John Stewart gardera pour lui ses conclusions et reviendra y faire un tour avec un ou une amie qui sauront apprécier, critiquer, louer avec suffisamment de recul et tempérer son enthousiasme d’un soir.


Luc E est l’oublié de cette histoire. Luc E est un objet que Stewart a manipulé tout au long de cette nouvelle. Un objet sexuel. Une sorte de non être, jeune et beau mais crétin, une sorte de Ken gonflable, que le professeur, sûr de lui et dominateur, a jugé, méprisé, considéré comme inutile, sauf pour ses désirs, qu’il a jaugé comme inculte, vulgaire, incapable de mener une discussion sérieuse selon les critères d’un homme mature et certain de ses qualités. Sans nul doute, c’est l’expression qui convient le mieux à cet homme de quarante-cinq ans, Stewart n’a pas vu et senti que lui-même était jugé par le jeune homme, il ne l’a pas vu parce qu’il était trop infatué de lui-même, comme si son existence et ses pensées étaient les seules possibles. Il n’a pas même imaginé que le jeune homme pouvait avoir un jugement et il se trouve qu’il fut d’une rare pertinence et d’une terrible alacrité. Mais comme Luc E est un garçon respectueux et sensible, il n’écrira rien sur SexAdvisor, il n’exprimera pas ses sentiments et pour tout dire son ironie grinçante sur cet homme d’un soir. Mais il aura retenu la leçon : il ne faudrait surtout pas ressembler à cet homme, plus tard, dans vingt ans, c’est pourquoi il résistera pendant des mois à l’envie de lire Kundera pour ne pas finir comme Stewart, grincheux et commentateur présomptueux de la vie des autres… Il n’a pas envie de donner une leçon. En revanche, il commettra un commentaire sur TripAdvisor, pour la première fois de sa vie, sous le pseudo Idiot utile : « Restaurant fréquenté par de vieux et vieilles cis genres blancs et blanches dont les billets dépassent des portefeuilles un peu trop visibles.
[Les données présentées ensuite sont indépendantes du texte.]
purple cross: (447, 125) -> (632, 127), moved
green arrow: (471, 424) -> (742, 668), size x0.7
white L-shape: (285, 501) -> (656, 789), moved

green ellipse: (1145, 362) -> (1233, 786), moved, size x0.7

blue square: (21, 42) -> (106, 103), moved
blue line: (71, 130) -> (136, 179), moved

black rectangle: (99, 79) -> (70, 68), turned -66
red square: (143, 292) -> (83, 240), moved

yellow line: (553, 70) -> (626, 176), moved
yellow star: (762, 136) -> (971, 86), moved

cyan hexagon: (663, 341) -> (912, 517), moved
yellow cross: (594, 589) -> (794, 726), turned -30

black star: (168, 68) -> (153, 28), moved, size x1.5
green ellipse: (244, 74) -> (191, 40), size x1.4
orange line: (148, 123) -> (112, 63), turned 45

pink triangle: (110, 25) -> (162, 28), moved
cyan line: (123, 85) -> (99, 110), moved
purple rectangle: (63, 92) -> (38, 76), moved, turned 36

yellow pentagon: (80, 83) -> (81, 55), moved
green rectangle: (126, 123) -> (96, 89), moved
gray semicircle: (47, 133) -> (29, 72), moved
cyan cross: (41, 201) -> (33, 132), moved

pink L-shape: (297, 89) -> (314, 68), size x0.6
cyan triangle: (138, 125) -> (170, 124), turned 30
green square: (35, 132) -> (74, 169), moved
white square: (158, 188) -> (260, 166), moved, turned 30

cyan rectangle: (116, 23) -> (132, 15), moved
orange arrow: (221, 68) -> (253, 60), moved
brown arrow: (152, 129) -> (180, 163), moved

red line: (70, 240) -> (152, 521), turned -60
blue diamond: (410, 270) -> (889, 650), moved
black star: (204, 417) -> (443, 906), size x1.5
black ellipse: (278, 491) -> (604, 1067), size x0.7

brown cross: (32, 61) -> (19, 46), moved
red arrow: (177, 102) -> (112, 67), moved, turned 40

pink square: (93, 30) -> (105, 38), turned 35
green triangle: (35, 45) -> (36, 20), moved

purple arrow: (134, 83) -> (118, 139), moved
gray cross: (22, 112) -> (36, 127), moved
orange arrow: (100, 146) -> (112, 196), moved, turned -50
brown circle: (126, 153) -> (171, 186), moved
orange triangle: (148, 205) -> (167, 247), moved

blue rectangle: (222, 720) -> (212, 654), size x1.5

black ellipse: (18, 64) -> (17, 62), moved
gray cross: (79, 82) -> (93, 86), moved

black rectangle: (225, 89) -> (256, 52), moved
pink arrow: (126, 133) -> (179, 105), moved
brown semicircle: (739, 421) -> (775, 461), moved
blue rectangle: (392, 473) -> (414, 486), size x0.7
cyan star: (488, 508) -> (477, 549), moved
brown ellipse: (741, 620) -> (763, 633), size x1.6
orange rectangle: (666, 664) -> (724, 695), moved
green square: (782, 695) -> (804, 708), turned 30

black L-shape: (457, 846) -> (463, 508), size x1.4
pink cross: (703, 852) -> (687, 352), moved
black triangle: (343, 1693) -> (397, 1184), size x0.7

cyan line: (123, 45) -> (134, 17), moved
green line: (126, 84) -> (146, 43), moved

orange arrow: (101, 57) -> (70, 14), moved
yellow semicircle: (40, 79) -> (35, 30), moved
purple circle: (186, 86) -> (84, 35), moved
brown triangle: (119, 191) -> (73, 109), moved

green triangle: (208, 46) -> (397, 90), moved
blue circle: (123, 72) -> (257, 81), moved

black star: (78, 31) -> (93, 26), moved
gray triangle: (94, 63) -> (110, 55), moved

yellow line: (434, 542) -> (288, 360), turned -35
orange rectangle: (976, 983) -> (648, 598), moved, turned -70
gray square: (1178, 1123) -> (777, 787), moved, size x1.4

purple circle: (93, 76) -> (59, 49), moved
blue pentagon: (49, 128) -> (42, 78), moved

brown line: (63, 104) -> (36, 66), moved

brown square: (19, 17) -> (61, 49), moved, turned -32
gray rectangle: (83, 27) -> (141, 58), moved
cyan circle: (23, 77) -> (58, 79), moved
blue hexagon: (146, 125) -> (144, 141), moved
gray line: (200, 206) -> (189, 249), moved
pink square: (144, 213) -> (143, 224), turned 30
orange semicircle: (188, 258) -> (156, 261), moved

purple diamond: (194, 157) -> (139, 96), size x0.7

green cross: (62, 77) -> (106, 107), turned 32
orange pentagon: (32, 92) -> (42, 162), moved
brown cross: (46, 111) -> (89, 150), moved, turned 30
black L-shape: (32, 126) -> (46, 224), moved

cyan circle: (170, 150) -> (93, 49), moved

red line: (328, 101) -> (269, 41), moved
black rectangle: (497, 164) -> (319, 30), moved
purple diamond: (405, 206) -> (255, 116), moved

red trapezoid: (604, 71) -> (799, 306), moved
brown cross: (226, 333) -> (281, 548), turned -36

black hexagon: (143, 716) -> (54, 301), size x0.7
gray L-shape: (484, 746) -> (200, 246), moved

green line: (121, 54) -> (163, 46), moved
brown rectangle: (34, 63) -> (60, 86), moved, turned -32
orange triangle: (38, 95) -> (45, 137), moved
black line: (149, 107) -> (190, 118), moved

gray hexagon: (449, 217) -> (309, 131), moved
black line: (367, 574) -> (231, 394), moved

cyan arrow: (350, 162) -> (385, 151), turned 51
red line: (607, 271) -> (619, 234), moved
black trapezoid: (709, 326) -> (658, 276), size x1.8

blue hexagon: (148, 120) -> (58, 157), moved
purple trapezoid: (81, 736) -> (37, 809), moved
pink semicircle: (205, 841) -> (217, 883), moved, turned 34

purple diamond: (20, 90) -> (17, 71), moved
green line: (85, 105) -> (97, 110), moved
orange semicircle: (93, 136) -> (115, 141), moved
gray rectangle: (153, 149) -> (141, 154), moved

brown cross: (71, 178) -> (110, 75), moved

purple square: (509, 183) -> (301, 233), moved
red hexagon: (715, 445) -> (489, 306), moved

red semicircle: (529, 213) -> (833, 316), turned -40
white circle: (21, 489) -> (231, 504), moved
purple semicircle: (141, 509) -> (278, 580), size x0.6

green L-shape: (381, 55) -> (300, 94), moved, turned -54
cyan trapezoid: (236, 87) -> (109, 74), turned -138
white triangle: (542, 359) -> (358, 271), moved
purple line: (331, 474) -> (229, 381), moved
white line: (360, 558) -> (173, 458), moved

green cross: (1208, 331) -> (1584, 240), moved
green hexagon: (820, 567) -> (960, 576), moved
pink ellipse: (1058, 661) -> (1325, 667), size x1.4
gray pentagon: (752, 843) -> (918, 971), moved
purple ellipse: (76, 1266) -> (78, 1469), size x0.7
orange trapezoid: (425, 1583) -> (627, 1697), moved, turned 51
J’ai apprécié une nourriture de qualité, bien servie, goûteuse, un peu m’as-tu-vu, mais trop chère. Le bordeaux manquait de corps et ne valait pas son prix excessif. Se faire inviter était une bonne idée. Y aller une fois pour le cadre, pour l’ambiance et si vous voulez rencontrer Philippe Claudel qui dînait dans un coin ce soir-là. » 

(Versailles le 23 juillet 2020)



Illustration : L'art de la conversation. René Magritte. 1963.